Browse Publications Technical Papers 2009-01-2437

Mars Science Laboratory Mechanically Pumped Fluid Loop for Thermal Control - Design, Implementation, and Testing 2009-01-2437

The Mars Science Laboratory (MSL) mission to land a large rover on Mars is being prepared for Launch in 2011. A Multi-Mission Radioisotope Thermoelectric Generator (MMRTG) on the rover provides an electrical power of 110 W for use in the rover and the science payload. Unlike the solar arrays, MMRTG provides a constant electrical power during both day and night for all seasons (year around) and latitudes. The MMRTG dissipates about 2000 W of waste heat to produce the desired electrical power.
One of the challenges for MSL Rover is the thermal management of the large amount of MMRTG waste heat. During operations on the surface of Mars this heat can be harnessed to maintain the rover and the science payload within their allowable limits during nights and winters without the use of electrical survival heaters. A mechanically pumped fluid loop heat rejection and recovery system (HRS) is used to pick up some of this waste heat and supply it to the rover and payload. During warm conditions, the same HRS works in reverse to pick up the heat dissipated by the rover electronics and payloads and reject it to the Martian environment via radiators. The large heat capacity of the flowing fluid in the HRS also serves to create a nearly isothermal interface temperature for the components controlled by the HRS. During cruise to Mars, the thermal management of the MMRTG waste heat is also a big challenge. A second mechanically pumped fluid loop is used to pick up the MMRTG waste heat and transport it to large radiators on the cruise stage. Both the HRS fluid loops use CFC-11 (Freon) as the working fluid.

(Data shown):
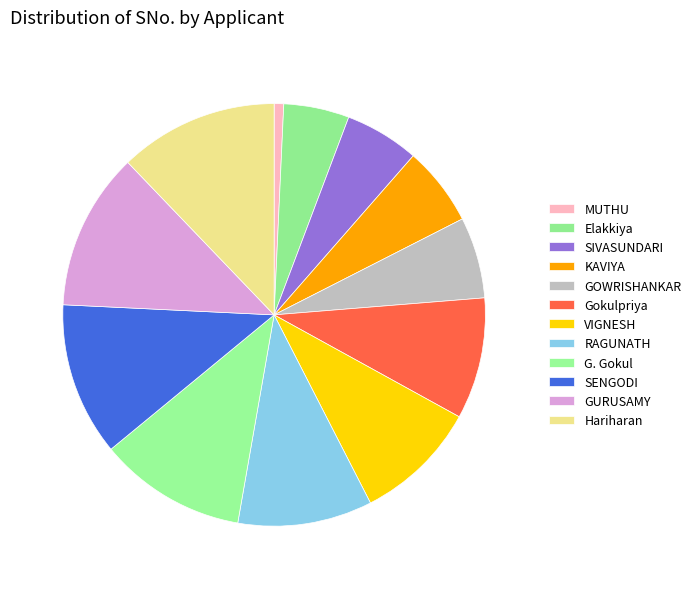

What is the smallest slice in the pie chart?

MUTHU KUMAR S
--
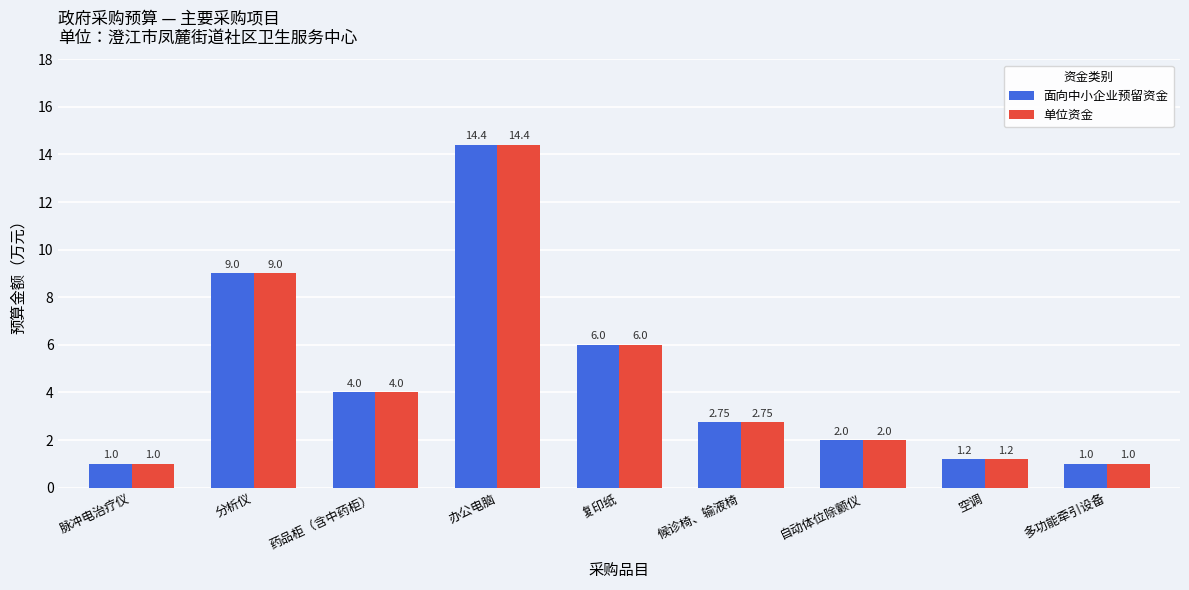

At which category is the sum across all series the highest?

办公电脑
...
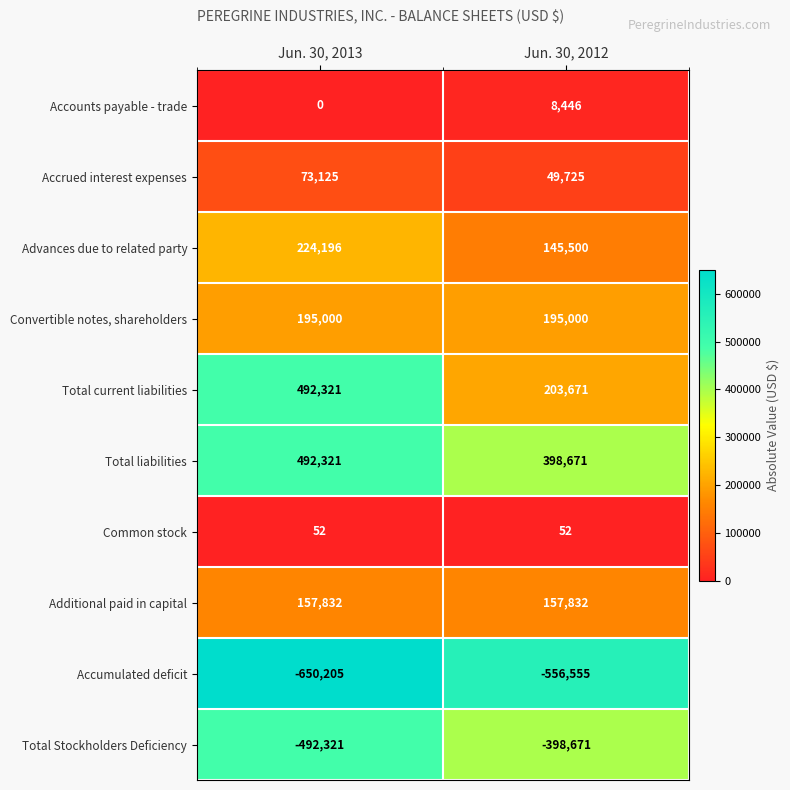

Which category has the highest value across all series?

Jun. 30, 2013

(Goal of the exercise): Write the next part of the Mars Science Laboratory fluid loop summary above, starting right after its final sentence.

(Response below):
Both of these HRS fluid loops pose significant technical challenges in terms of their design, qualification and implementation. The spacecraft and rover are currently going through final testing. The design and implementation of the two HRS fluid loops have been completed during the last three years and the testing of the spacecraft is in progress. This paper describes the HRS design developed to overcome the technical challenges posed by the MSL mission and the results of the tests performed to characterize them. This paper builds on the paper presented at the 2005 International Conference on Environmental Systems in Rome that dealt primarily with the architecture of the HRS for MSL.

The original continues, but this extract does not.